*TEXT SHOWN*
>> begin
] HipMojo.com » Shortest.Post.Ever

Wow.

All right, I lied, though a short post would be fitting for my first ever Twitter post.  Brad Burnham and that “other guy” Fred Wilson’s USV invested an undisclosed sum in Twitter today. 

For once, I’ll abstain from commenting. 

All right, I lied again.  I think what I meant to say is I’ll hold off judgment on this for a couple of reasons.  Notably, while many VCs have yet to show off any tangible returns from their Web 2.0 investments, USV has Delicious, Feedburner and Tacoda to show off as investment of the second wave of web investments, if not Web 2.0 related per se (Tacoda?).  And, of course, Wilson also got a exit - albeit small - on his personal Wallstrip investment.

In fact, even Valleywag, that has been known to grill VCs on their lifestyle and investment, this week gave a glowing review of Fred’s philosophies and moves.  In fact, this 2-year old article in Business 2.0 has proved might prescient.

To his credit, on the VC’s blog, they admit that much like the investment in Delicious, they did not know what the business model - if any - would be.  Of course, Delicious’ business model was selling for $20-30M to Yahoo! and then seeing Yahoo! muck it up to some extent by missing out on the video tagging boat (what - along with flash video and embed codes - partially made YouTube become a $1.65B exit, by the way).
>> end
*Data excerpts*
>> begin
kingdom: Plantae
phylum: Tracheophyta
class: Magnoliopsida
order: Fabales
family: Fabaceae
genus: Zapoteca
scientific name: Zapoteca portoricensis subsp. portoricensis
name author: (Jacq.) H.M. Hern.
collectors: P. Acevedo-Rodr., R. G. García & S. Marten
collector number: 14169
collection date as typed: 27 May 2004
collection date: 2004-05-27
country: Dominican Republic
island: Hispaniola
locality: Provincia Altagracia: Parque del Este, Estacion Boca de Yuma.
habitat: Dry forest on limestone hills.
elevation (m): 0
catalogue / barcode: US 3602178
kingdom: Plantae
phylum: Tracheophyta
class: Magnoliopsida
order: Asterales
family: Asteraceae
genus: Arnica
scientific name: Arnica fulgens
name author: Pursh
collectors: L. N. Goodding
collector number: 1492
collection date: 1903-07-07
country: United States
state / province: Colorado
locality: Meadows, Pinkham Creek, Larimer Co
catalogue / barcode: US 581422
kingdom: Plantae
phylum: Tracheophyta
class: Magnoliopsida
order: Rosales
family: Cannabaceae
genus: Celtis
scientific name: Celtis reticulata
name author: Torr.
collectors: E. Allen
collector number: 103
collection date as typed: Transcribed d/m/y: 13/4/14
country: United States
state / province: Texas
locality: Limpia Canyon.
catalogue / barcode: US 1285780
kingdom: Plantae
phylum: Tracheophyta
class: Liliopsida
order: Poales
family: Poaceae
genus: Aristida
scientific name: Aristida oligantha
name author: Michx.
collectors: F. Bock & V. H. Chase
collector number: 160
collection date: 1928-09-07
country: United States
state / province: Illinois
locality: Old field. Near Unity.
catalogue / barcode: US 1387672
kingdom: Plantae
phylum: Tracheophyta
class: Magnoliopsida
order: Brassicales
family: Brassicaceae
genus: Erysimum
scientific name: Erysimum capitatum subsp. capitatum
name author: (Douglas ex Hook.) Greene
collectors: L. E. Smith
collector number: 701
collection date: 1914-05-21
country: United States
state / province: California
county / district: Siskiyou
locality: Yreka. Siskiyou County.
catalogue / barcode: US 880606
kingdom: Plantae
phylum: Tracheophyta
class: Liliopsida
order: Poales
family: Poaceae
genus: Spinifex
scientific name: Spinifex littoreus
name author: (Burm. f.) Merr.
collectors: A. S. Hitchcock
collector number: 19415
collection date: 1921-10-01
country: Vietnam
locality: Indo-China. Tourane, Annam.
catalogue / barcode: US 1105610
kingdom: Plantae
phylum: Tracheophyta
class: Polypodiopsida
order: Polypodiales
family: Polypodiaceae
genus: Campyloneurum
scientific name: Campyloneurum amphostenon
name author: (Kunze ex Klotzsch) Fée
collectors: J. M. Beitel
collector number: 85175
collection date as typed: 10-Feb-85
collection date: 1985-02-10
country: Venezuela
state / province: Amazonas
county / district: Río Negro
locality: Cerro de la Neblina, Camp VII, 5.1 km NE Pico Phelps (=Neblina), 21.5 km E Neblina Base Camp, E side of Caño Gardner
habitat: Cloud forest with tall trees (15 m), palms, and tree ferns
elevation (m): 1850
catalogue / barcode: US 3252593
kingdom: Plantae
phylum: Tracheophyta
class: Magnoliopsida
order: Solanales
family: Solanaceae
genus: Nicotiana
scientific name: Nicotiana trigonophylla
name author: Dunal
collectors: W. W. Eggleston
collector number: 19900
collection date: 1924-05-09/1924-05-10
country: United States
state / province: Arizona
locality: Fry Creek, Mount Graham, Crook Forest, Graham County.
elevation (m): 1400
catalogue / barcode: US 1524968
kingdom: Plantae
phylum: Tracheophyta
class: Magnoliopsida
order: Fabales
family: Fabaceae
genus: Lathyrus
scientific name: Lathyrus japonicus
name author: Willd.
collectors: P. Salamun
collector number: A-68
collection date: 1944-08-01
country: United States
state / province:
>> end
*INSTRUCTIONS*
1. According to the blog post, which company bought Delicious, and for what amount?
2. Name every investment that the blog post says USV can show off from the second wave of web investments.

*RESPONSES*
1. Yahoo! bought Delicious for $20-30M.

2. Delicious, Feedburner and Tacoda